# SOURCE EXCERPT:
__________

Extrajudicial Persecution The limits of the protection afforded by a clarified legal status were made obvious in early June 2015, with the publication of the first substantiated numbers on the relatively new phenomenon of extrajudicial forced disappearances. According to the group Freedom of the Brave, which campaigns for prisoners’ rights, over 160 people were kidnapped between early April and early

June. The Egyptian Coordination for Rights and Freedoms (ECRF), a coalition of lawyers that investigate the whereabouts of disappeared Muslim Brothers, identified almost 1,000 people that have gone missing since the start of 2015. What is more, both organizations point to the rapid increase in kidnappings, which are carried out mainly by security forces in plainclothes on the street, but also in private flats or the campuses of state universities. Until recently, the kidnapping of unwelcome citizens – such as the photo journalist Omar Abdel Maqsoud, who in autumn 2014 had reported on the abuse of his wife in police custody – remained exceptions that attracted a great deal of attention. This makes the current wave of kidnappings even more alarming – it marks a new dimension in the abuse of state power. While dozens are still missing, some of those kidnapped have now been released. Others were eventually found in the Egyptian jails of Tora, al-Qanater and al-Aqrab. In several cases, activists whose location had been discovered were brought before a magistrate on a litany of trumped-up charges so as to legitimize their detention retroactively. The charges brought ranged from membership in a banned organization (such as the April 6 Youth Movement) to violating strike bans, to spreading false news and murdering policemen. In other cases, pre-trial detention was renewed without any formal charges by the prosecution. The Ministry of Interior, which formally administers Egyptian prisons, either does not comment on kidnappings or else denies that they have taken place, making reference to their illegality. However, even individual representatives of the NCHR attribute primary responsibility for the kidnappings to State Security, which is directly assigned to the Ministry of Interior. This interpretation is backed up among other things by the fact that the forced disappearances are not limited to a few districts, which come under the jurisdiction of certain governors or local police stations, but are a nationwide phenomenon.

__________

# AIM:
According to the excerpt on extrajudicial persecution, how many people did Freedom of the Brave report as kidnapped between early April and early June? The data after this text has nothing to do with it.

# EXCERPTED RECORDS:
__________

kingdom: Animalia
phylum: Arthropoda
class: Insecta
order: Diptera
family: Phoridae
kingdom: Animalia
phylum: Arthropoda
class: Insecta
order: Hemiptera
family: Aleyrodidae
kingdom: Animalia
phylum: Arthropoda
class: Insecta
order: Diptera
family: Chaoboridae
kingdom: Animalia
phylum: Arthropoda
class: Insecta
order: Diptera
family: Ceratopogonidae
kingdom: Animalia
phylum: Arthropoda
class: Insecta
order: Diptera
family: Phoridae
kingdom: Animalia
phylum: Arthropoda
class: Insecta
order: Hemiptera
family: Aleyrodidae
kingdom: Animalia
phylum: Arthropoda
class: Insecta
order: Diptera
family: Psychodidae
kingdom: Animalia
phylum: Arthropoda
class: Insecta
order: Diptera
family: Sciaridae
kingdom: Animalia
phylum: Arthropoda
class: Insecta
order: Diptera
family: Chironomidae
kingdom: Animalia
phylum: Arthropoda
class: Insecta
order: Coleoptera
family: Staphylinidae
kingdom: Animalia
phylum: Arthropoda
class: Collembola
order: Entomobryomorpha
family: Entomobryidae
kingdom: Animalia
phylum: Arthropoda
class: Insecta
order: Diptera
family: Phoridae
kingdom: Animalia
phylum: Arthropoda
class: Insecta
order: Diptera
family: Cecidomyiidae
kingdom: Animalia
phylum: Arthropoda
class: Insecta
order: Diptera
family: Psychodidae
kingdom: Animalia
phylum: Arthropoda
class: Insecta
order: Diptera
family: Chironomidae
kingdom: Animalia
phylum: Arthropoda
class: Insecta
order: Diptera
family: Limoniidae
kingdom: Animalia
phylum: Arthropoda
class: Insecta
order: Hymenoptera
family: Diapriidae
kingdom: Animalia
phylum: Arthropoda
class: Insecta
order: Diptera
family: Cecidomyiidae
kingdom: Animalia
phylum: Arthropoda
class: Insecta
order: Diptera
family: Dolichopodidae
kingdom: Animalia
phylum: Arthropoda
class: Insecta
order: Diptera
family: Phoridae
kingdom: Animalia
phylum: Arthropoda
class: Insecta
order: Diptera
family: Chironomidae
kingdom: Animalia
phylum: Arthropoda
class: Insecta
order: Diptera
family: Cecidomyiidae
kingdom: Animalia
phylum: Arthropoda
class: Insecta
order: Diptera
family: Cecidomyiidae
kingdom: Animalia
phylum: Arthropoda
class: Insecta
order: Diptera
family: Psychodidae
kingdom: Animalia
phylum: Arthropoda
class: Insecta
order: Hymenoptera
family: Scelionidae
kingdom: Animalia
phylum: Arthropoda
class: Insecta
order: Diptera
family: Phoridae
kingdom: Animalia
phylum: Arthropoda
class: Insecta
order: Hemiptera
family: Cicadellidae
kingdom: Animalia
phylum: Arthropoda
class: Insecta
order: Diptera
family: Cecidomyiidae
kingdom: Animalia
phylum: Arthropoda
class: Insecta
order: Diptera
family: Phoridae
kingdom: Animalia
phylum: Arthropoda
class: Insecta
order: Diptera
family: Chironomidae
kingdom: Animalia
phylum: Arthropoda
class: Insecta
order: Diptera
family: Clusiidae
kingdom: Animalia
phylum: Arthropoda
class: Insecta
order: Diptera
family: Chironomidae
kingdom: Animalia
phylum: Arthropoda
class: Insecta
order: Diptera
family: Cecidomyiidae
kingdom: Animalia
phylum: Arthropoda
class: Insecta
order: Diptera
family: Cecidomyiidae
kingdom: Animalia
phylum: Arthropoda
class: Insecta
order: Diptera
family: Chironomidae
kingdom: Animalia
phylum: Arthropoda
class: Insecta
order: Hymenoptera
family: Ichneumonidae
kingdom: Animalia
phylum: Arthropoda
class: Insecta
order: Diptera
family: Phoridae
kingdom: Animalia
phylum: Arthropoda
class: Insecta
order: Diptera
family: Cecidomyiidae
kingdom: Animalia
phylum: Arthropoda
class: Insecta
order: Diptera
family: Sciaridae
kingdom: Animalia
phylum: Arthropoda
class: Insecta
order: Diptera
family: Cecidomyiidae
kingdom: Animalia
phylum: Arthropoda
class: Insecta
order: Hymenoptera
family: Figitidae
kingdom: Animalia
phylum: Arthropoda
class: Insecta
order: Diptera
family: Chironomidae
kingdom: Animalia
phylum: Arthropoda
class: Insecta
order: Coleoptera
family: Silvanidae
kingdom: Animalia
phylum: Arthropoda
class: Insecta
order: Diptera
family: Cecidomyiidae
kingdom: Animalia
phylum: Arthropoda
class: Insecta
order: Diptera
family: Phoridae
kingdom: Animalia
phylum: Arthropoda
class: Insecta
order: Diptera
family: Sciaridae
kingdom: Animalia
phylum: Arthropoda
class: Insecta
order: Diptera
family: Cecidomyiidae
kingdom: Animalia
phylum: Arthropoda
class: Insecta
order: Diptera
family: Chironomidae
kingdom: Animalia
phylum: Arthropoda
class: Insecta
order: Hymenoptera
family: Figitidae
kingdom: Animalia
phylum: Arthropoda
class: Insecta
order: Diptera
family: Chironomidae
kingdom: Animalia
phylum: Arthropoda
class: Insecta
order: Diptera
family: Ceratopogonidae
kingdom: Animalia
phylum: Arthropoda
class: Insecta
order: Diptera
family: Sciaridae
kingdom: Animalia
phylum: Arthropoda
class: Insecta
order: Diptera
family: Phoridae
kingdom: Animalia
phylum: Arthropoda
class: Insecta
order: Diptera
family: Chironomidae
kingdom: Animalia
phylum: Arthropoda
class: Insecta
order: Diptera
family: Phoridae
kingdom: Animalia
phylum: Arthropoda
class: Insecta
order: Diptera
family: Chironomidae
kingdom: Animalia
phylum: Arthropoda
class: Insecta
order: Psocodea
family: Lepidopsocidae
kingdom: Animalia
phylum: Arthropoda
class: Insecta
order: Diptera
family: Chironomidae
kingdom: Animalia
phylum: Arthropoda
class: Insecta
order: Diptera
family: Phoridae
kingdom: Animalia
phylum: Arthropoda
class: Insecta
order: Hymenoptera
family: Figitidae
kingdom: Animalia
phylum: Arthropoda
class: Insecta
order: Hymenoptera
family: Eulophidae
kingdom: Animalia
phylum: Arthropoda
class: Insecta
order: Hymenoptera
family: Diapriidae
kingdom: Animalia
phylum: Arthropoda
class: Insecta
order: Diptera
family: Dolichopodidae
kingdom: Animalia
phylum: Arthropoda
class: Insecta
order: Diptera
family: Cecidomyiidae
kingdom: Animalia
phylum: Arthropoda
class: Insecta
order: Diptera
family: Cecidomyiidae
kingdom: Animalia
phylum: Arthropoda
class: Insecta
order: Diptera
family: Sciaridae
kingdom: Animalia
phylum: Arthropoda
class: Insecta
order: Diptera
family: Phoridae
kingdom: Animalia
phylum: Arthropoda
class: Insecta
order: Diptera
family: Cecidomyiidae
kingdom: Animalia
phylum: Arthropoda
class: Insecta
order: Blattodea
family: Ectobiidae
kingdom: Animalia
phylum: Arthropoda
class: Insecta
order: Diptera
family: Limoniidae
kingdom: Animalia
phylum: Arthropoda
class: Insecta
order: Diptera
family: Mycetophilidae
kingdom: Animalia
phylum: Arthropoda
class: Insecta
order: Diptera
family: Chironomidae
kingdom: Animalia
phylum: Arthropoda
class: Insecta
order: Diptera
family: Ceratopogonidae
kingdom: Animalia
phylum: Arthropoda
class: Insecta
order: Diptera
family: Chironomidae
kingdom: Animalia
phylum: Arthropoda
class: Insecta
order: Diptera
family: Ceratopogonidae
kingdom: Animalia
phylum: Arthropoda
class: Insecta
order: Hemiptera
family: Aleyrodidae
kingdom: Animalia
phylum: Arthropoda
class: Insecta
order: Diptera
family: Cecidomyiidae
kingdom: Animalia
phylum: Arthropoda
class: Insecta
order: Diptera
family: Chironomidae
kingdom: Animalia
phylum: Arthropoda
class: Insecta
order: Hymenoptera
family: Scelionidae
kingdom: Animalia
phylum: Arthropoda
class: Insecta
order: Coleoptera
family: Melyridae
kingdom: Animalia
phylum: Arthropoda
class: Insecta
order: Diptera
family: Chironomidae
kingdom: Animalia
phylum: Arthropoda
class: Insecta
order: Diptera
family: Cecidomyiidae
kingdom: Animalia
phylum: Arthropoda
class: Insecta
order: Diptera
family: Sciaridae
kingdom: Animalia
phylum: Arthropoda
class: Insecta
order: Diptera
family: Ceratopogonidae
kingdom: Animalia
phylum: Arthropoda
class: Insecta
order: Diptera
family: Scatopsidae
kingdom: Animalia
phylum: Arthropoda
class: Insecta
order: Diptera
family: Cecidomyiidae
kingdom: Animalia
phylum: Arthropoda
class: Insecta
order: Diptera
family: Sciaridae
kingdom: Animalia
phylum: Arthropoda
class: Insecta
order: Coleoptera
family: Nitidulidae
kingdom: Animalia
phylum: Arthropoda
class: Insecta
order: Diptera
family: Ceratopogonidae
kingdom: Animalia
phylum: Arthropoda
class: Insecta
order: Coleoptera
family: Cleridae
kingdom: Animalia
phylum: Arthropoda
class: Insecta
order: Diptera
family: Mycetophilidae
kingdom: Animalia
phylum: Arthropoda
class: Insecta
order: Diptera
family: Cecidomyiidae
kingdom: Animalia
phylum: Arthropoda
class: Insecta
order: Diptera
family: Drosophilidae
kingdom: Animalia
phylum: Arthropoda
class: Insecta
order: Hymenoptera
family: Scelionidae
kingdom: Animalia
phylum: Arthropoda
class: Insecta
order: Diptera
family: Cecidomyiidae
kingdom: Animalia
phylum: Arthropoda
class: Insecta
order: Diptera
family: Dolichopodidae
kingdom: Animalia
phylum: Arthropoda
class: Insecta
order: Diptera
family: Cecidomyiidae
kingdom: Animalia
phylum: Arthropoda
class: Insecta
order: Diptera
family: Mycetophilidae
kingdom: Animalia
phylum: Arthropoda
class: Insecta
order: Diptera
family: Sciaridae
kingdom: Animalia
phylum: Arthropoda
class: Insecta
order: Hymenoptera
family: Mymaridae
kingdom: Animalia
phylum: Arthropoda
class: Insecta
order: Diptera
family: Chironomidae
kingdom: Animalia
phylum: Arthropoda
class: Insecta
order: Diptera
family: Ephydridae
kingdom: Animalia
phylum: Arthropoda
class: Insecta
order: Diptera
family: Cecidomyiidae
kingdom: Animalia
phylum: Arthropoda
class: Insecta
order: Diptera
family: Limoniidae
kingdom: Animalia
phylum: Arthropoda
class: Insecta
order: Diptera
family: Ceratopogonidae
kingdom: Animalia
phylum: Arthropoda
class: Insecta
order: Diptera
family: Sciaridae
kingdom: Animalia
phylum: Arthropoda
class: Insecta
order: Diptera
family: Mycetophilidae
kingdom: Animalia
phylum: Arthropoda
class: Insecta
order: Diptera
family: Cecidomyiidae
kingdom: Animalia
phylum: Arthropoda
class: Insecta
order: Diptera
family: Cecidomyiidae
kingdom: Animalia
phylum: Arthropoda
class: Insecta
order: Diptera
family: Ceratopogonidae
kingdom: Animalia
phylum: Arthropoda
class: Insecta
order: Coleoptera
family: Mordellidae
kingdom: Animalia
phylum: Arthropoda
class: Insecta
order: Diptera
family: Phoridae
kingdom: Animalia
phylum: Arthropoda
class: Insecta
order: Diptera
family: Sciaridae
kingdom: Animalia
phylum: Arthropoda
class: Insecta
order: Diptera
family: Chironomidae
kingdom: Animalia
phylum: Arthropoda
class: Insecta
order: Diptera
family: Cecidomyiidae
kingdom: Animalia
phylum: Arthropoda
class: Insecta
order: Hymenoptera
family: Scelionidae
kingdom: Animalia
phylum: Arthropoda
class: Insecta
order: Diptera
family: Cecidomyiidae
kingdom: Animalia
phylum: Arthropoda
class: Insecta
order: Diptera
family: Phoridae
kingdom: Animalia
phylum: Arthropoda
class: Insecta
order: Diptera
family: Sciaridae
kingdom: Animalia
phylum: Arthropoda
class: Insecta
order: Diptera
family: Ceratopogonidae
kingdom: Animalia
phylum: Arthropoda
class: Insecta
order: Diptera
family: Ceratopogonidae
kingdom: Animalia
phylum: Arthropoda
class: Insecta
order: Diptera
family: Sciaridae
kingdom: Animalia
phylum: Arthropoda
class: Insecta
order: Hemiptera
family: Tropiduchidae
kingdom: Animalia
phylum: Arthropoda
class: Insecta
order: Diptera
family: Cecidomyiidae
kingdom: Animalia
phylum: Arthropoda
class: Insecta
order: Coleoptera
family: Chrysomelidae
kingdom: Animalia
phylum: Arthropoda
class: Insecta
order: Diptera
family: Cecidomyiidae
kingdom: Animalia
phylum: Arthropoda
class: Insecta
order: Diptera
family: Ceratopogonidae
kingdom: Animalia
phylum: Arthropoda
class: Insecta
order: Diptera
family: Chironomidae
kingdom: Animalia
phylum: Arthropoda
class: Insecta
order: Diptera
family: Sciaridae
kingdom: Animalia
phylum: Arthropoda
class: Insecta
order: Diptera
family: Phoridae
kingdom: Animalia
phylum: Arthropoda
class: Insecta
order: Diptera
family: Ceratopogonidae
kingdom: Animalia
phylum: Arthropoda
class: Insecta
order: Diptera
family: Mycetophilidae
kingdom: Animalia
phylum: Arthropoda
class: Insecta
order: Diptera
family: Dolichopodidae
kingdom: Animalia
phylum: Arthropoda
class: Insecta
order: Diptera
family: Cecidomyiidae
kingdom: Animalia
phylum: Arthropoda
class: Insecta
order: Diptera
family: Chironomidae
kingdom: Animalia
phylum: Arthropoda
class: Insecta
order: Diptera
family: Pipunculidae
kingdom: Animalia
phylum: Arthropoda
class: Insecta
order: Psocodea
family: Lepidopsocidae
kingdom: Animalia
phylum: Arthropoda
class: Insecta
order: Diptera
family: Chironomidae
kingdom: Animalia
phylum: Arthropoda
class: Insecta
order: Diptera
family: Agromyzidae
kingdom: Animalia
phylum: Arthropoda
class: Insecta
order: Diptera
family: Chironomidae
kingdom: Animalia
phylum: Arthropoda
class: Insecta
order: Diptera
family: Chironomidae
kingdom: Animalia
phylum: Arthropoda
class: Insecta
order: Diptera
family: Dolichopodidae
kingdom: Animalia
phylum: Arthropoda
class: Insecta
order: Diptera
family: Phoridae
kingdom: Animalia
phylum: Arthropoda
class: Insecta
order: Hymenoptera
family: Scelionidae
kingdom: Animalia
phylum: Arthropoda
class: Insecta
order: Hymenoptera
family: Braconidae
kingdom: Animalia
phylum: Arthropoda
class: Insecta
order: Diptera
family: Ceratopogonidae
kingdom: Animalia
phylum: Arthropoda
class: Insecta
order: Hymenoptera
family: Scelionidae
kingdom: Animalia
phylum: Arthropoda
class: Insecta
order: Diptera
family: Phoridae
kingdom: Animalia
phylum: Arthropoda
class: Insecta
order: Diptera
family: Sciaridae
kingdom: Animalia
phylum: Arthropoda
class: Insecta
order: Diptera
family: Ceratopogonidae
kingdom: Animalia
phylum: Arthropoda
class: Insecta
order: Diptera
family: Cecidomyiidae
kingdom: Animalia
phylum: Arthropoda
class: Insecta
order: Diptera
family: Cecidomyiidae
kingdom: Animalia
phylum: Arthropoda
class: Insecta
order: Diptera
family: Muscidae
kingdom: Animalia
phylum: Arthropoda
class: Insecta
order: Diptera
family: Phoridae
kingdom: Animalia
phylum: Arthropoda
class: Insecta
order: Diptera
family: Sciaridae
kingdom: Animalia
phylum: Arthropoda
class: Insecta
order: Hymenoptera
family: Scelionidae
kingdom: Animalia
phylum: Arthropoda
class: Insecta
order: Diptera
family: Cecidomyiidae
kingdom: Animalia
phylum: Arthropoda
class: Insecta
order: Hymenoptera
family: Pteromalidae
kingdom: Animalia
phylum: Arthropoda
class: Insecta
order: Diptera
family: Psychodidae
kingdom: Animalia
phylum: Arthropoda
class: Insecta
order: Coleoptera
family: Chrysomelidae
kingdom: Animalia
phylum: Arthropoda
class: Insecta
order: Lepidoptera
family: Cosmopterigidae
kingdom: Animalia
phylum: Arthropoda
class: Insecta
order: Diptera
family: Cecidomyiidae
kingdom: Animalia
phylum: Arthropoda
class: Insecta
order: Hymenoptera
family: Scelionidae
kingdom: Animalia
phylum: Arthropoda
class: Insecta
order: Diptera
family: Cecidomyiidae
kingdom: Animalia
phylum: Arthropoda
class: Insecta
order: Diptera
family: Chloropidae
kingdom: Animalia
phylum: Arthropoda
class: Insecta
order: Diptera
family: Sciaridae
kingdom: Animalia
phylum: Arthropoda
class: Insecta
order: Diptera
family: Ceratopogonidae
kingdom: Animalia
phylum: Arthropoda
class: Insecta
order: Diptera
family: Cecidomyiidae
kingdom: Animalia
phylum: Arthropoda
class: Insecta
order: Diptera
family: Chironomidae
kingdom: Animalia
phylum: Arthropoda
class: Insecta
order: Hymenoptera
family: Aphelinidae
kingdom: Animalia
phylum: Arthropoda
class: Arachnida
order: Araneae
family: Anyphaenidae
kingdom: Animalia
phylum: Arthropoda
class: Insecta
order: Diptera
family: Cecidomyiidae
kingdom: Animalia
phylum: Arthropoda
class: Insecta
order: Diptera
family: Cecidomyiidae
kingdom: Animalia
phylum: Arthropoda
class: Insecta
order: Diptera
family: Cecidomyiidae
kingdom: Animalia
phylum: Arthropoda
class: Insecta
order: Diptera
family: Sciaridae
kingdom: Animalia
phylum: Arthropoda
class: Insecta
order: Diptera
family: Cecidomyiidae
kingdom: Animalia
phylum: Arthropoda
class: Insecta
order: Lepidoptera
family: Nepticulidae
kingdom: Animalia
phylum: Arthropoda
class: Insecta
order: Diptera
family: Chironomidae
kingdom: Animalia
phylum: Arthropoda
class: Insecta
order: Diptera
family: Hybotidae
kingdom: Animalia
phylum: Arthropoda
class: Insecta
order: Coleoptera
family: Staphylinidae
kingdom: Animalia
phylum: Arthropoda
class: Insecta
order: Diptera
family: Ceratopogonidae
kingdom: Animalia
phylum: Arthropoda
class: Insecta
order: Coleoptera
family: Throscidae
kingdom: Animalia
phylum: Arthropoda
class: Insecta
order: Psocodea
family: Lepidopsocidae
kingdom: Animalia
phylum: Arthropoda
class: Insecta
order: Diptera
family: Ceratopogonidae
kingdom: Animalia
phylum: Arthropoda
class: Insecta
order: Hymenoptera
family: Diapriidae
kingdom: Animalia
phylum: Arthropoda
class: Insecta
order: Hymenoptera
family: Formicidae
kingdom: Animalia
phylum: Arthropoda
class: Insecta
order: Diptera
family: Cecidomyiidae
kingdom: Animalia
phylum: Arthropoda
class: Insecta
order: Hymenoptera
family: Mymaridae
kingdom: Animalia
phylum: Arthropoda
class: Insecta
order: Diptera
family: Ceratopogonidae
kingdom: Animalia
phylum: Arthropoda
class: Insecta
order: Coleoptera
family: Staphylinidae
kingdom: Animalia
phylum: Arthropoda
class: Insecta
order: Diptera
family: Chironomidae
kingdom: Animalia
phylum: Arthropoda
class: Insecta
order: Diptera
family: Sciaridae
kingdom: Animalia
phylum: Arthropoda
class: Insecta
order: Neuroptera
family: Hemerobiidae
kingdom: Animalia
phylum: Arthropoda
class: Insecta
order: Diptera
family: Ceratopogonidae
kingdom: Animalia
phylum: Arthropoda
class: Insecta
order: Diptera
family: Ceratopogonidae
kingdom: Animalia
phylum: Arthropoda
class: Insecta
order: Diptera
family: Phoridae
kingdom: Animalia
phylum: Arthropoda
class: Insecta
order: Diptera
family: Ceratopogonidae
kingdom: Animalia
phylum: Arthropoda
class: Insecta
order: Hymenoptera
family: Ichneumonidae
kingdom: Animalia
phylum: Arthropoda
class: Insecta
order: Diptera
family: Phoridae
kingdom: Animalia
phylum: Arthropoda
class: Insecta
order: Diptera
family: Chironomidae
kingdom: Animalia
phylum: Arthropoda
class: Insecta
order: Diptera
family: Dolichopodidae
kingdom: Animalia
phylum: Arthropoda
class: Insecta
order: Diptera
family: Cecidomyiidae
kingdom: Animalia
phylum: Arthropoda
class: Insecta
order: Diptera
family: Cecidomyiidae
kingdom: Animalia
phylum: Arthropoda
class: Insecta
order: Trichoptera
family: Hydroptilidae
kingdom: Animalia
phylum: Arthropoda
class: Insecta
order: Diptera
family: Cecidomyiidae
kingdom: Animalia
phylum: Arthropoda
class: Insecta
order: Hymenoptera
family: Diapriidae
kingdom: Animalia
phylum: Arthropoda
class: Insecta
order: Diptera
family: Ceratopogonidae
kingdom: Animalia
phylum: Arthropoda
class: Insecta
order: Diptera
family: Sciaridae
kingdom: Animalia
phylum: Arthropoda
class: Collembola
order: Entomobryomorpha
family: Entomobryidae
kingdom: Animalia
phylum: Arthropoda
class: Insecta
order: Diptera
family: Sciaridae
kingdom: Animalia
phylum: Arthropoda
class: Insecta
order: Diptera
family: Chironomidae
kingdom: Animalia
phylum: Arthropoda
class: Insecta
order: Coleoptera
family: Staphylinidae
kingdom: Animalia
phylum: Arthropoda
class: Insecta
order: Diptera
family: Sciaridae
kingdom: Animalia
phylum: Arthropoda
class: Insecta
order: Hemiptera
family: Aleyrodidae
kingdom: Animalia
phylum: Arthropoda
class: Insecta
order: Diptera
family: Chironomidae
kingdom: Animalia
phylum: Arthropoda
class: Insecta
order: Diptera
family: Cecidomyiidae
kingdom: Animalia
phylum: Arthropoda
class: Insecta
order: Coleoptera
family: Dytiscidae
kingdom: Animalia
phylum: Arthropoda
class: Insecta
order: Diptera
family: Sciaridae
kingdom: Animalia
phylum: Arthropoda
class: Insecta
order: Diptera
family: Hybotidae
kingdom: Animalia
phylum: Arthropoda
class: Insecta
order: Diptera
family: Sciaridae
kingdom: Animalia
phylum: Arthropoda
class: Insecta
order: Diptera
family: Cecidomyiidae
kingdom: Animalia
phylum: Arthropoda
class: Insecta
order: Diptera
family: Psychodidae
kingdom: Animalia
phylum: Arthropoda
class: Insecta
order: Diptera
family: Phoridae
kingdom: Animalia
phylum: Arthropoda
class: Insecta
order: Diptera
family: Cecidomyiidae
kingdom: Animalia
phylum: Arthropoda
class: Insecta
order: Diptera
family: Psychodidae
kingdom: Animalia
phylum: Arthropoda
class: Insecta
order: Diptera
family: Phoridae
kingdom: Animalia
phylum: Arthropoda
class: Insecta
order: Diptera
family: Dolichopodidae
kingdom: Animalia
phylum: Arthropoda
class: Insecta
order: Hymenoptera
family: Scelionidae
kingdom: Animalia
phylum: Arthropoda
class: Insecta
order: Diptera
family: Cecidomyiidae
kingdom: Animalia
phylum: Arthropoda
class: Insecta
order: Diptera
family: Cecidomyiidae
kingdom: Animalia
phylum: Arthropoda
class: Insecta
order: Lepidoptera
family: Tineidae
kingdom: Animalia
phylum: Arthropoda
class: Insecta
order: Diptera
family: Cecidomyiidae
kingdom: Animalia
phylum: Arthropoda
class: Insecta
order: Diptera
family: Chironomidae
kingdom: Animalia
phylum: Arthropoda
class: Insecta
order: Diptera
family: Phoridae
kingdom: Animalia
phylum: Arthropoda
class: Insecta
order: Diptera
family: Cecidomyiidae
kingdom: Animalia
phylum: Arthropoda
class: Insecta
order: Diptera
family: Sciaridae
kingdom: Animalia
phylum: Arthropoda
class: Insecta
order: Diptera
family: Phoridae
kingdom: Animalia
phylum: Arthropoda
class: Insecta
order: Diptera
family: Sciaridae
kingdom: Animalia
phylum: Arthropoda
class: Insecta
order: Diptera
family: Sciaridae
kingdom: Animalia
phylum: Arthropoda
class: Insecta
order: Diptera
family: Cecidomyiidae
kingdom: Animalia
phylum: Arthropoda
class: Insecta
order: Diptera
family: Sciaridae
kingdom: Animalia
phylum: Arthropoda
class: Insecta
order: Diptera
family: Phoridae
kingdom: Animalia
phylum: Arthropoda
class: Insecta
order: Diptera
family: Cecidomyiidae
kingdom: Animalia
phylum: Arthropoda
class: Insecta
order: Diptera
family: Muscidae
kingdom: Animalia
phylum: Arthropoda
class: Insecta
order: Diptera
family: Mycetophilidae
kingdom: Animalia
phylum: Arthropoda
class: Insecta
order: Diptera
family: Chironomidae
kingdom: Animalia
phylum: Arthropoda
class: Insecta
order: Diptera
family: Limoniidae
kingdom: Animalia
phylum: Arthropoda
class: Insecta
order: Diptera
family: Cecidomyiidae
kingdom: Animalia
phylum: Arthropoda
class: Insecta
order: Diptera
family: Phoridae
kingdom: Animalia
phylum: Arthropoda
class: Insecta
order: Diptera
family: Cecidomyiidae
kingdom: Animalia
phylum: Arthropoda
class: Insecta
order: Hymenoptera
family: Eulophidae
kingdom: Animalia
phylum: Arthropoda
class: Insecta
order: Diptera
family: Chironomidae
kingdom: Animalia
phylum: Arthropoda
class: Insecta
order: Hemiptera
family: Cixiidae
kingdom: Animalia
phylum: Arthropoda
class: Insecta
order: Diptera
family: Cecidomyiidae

__________

# PROBLEM SOLUTION:
Over 160 people.